Обращаясь к анализу романа Лесажа «Жиль Бласа», следует, вспомнив испанский плутовской роман, почувствовать особую жанровую природу этого произведения. Неправомерно считать «Жиль Бласса» только повторением или даже только завершением плутовской романной традиции XVII века. Исследователи справедливо указывают на жанровые перспективы лесажевского романа, однако хотелось бы обратить внимание, что это в первую очередь перспективы развития социально-психологического романа рококо, а в поэтике и проблематике романа Лесажа есть многое, что сближает его с романами Мариво и Прево. Помимо непросветительской литературы первой трети века во Франции формируется и литература просветительская. Одним из зачинателей просветительского движения на этом этапе был Ш.Л. Монтескье, автор блестящих работ по различным проблемам науки, политики, философии и романа «Персидские письма» - «подлинного манифеста эпохи Просвещения», по словам одного из зарубежных ученых. Необходимо осмыслить художественное своеобразие «персидской» темы в романе, особенности эпистолярного повествования, специфику взаимодействия просветительской поэтики и поэтики рококо. В этом поможет обращение к дополнительной литературе.

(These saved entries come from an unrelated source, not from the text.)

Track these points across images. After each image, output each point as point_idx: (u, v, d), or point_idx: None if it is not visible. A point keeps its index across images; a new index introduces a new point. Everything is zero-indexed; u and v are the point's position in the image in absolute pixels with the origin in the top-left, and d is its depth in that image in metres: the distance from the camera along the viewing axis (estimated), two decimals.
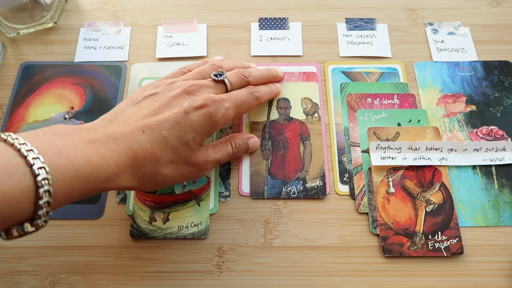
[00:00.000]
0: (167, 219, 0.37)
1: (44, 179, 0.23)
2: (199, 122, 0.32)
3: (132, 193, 0.39)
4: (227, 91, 0.36)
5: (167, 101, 0.33)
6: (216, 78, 0.36)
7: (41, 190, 0.23)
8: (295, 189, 0.39)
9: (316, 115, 0.42)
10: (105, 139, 0.28)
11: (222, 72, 0.36)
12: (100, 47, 0.47)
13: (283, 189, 0.39)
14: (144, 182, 0.31)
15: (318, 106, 0.43)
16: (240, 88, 0.37)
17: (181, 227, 0.37)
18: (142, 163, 0.30)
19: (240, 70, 0.38)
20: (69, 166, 0.25)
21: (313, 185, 0.39)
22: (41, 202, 0.23)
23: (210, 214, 0.38)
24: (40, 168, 0.23)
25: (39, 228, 0.25)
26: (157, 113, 0.32)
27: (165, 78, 0.37)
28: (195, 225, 0.37)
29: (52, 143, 0.25)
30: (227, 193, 0.39)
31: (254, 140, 0.40)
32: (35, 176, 0.23)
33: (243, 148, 0.39)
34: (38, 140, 0.25)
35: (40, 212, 0.24)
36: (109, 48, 0.47)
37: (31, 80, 0.45)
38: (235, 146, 0.37)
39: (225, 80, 0.36)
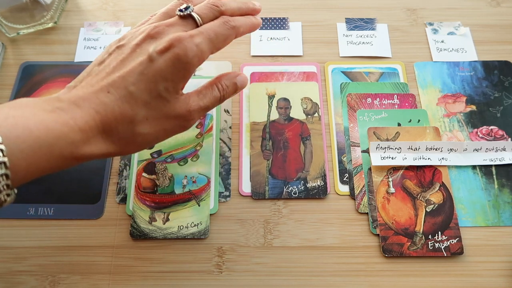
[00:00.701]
0: (167, 219, 0.37)
1: None
2: (168, 68, 0.28)
3: (132, 193, 0.39)
4: (197, 26, 0.31)
5: (131, 51, 0.29)
6: (181, 14, 0.31)
7: None
8: (296, 189, 0.39)
9: (316, 115, 0.42)
10: (67, 106, 0.26)
11: (188, 5, 0.31)
12: (100, 47, 0.47)
13: (284, 189, 0.39)
14: (122, 145, 0.29)
15: (318, 106, 0.43)
16: (213, 20, 0.32)
17: (181, 227, 0.37)
18: (114, 126, 0.27)
19: (211, 0, 0.33)
20: (26, 136, 0.23)
21: (314, 185, 0.39)
22: None
23: (210, 214, 0.38)
24: None
25: (2, 204, 0.24)
26: (121, 68, 0.28)
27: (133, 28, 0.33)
28: (195, 225, 0.37)
29: (8, 115, 0.24)
30: (227, 193, 0.39)
31: (242, 78, 0.34)
32: None
33: (232, 89, 0.34)
34: None
35: None
36: None
37: (31, 80, 0.45)
38: (222, 88, 0.33)
39: (193, 13, 0.31)
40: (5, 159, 0.22)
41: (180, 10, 0.31)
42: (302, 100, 0.43)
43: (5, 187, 0.23)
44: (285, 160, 0.40)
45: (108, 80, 0.28)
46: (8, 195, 0.24)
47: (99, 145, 0.27)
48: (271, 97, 0.43)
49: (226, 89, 0.33)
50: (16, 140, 0.23)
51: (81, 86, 0.28)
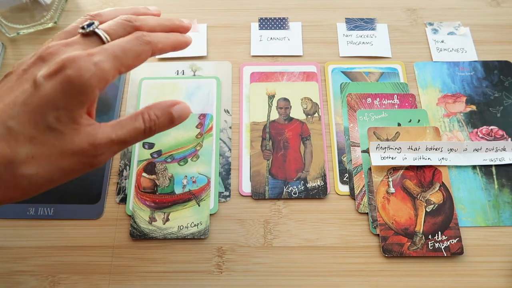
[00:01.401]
0: (167, 219, 0.37)
1: None
2: (58, 93, 0.23)
3: (132, 193, 0.39)
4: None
5: (17, 78, 0.24)
6: (83, 31, 0.26)
7: None
8: (296, 189, 0.39)
9: (316, 115, 0.42)
10: None
11: (92, 22, 0.27)
12: None
13: (284, 189, 0.39)
14: (5, 191, 0.23)
15: (318, 106, 0.43)
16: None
17: (181, 227, 0.37)
18: None
19: (124, 16, 0.28)
20: None
21: (314, 185, 0.39)
22: None
23: (210, 214, 0.38)
24: None
25: None
26: (2, 100, 0.24)
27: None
28: (195, 225, 0.37)
29: None
30: (227, 193, 0.39)
31: (181, 107, 0.28)
32: None
33: (165, 120, 0.28)
34: None
35: None
36: None
37: None
38: (149, 118, 0.27)
39: (97, 30, 0.26)
40: None
41: (82, 28, 0.26)
42: (302, 100, 0.43)
43: None
44: (285, 160, 0.40)
45: None
46: None
47: None
48: (271, 97, 0.43)
49: (155, 119, 0.27)
50: None
51: None
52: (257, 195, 0.39)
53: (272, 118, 0.42)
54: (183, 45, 0.31)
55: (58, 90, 0.23)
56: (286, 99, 0.43)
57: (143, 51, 0.27)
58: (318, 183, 0.39)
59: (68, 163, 0.24)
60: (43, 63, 0.25)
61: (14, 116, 0.23)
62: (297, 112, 0.42)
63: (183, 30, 0.32)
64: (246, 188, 0.39)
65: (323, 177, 0.39)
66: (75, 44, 0.26)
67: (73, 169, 0.25)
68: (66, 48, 0.25)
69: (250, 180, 0.39)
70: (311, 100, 0.43)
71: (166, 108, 0.28)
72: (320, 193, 0.38)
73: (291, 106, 0.43)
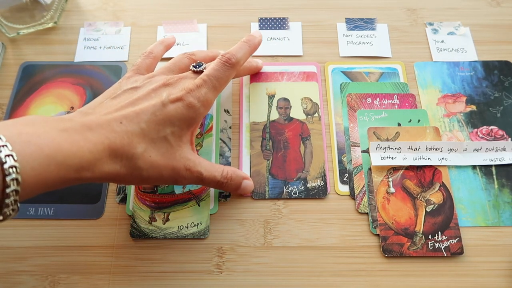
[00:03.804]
0: (167, 219, 0.37)
1: (11, 166, 0.23)
2: (177, 115, 0.31)
3: (132, 193, 0.39)
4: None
5: (146, 94, 0.32)
6: (195, 69, 0.35)
7: (8, 178, 0.23)
8: (296, 189, 0.39)
9: (316, 115, 0.42)
10: (80, 128, 0.28)
11: (201, 63, 0.36)
12: (100, 47, 0.47)
13: (284, 189, 0.39)
14: (129, 169, 0.30)
15: (318, 106, 0.43)
16: None
17: (181, 227, 0.37)
18: (119, 153, 0.29)
19: (223, 58, 0.35)
20: (38, 153, 0.24)
21: (314, 185, 0.39)
22: (8, 190, 0.23)
23: (210, 214, 0.38)
24: (8, 156, 0.23)
25: (7, 217, 0.24)
26: (135, 105, 0.31)
27: (135, 69, 0.36)
28: (195, 225, 0.37)
29: (21, 131, 0.25)
30: (227, 193, 0.39)
31: (249, 183, 0.37)
32: (1, 163, 0.22)
33: (233, 184, 0.36)
34: (7, 128, 0.25)
35: (7, 201, 0.23)
36: (109, 48, 0.47)
37: (31, 80, 0.45)
38: (225, 175, 0.35)
39: (204, 70, 0.35)
40: (18, 176, 0.23)
41: (194, 66, 0.35)
42: (302, 100, 0.43)
43: (13, 202, 0.24)
44: (285, 160, 0.40)
45: (122, 113, 0.30)
46: (13, 210, 0.24)
47: (103, 168, 0.28)
48: (271, 97, 0.43)
49: (229, 180, 0.35)
50: (28, 158, 0.24)
51: (94, 113, 0.30)
52: (257, 195, 0.39)
53: (272, 118, 0.42)
54: (258, 69, 0.44)
55: (178, 112, 0.31)
56: (286, 99, 0.43)
57: (231, 74, 0.35)
58: (318, 183, 0.39)
59: (166, 173, 0.32)
60: (167, 87, 0.33)
61: (146, 121, 0.30)
62: (297, 112, 0.42)
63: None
64: None
65: (323, 177, 0.39)
66: (188, 78, 0.34)
67: (165, 179, 0.32)
68: (182, 80, 0.34)
69: None
70: (311, 100, 0.43)
71: (240, 177, 0.36)
72: (320, 193, 0.38)
73: (291, 106, 0.43)
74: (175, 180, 0.33)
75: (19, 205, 0.24)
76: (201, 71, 0.35)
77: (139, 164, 0.30)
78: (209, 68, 0.34)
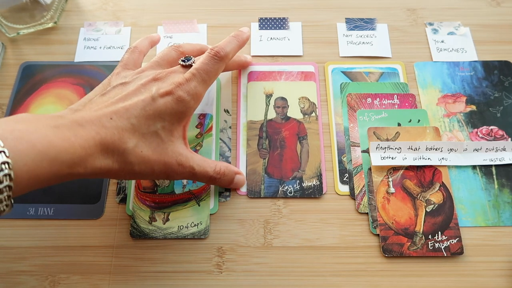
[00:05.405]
0: (167, 219, 0.37)
1: (3, 162, 0.23)
2: (167, 109, 0.31)
3: (132, 193, 0.39)
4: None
5: (135, 89, 0.32)
6: (184, 64, 0.35)
7: (0, 174, 0.23)
8: (291, 188, 0.39)
9: (313, 114, 0.42)
10: (71, 124, 0.28)
11: (190, 57, 0.35)
12: (100, 47, 0.47)
13: (280, 188, 0.39)
14: (116, 168, 0.30)
15: (315, 105, 0.43)
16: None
17: (181, 227, 0.37)
18: (111, 149, 0.29)
19: (211, 51, 0.35)
20: (30, 150, 0.25)
21: (309, 184, 0.39)
22: (1, 186, 0.23)
23: (210, 214, 0.38)
24: (0, 152, 0.23)
25: (1, 213, 0.25)
26: (125, 100, 0.31)
27: (123, 64, 0.36)
28: (195, 225, 0.37)
29: (13, 128, 0.25)
30: (227, 193, 0.39)
31: (241, 178, 0.38)
32: None
33: (226, 179, 0.36)
34: None
35: (0, 196, 0.24)
36: (109, 48, 0.47)
37: (31, 80, 0.45)
38: (218, 171, 0.35)
39: (193, 64, 0.35)
40: (11, 172, 0.24)
41: (183, 61, 0.35)
42: (299, 99, 0.43)
43: (6, 198, 0.24)
44: (281, 159, 0.40)
45: (112, 108, 0.30)
46: (7, 205, 0.25)
47: (95, 163, 0.29)
48: (268, 96, 0.43)
49: (222, 175, 0.36)
50: (21, 154, 0.24)
51: (85, 110, 0.31)
52: (252, 194, 0.39)
53: (269, 117, 0.42)
54: (247, 65, 0.45)
55: (168, 107, 0.31)
56: (283, 98, 0.43)
57: (220, 68, 0.35)
58: (314, 183, 0.39)
59: (158, 168, 0.32)
60: (156, 82, 0.33)
61: (136, 116, 0.30)
62: (294, 112, 0.42)
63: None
64: (243, 187, 0.39)
65: (319, 176, 0.39)
66: (178, 72, 0.34)
67: (157, 175, 0.32)
68: (172, 74, 0.33)
69: (246, 179, 0.39)
70: (308, 99, 0.43)
71: (233, 173, 0.37)
72: (315, 192, 0.38)
73: (288, 105, 0.43)
74: (167, 175, 0.33)
75: (12, 201, 0.25)
76: (190, 65, 0.35)
77: (131, 159, 0.30)
78: (198, 62, 0.34)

Расцвет просветительского движения во Франции приходится на следующий этап литературного развития. Из обширного круга литературных созданий 30-50-х годов в программу вошли лишь наиболее значительные просветительские произведения крупнейших писателей, а с наследием Вольтера, например, знакомство предусмотрено в очень небольшом объеме. Но следует все же знать о реальном масштабе творчества писателя (о котором великий романтик Гюго позднее скажет: «Он не человек, а век»), о силе воздействия его философских, общественно-политических воззрений, самой его личности на современников, увидеть в Вольтере одну из самых емких, разносторонних и характерных фигур французского Просвещения, своеобразный символ эпохи.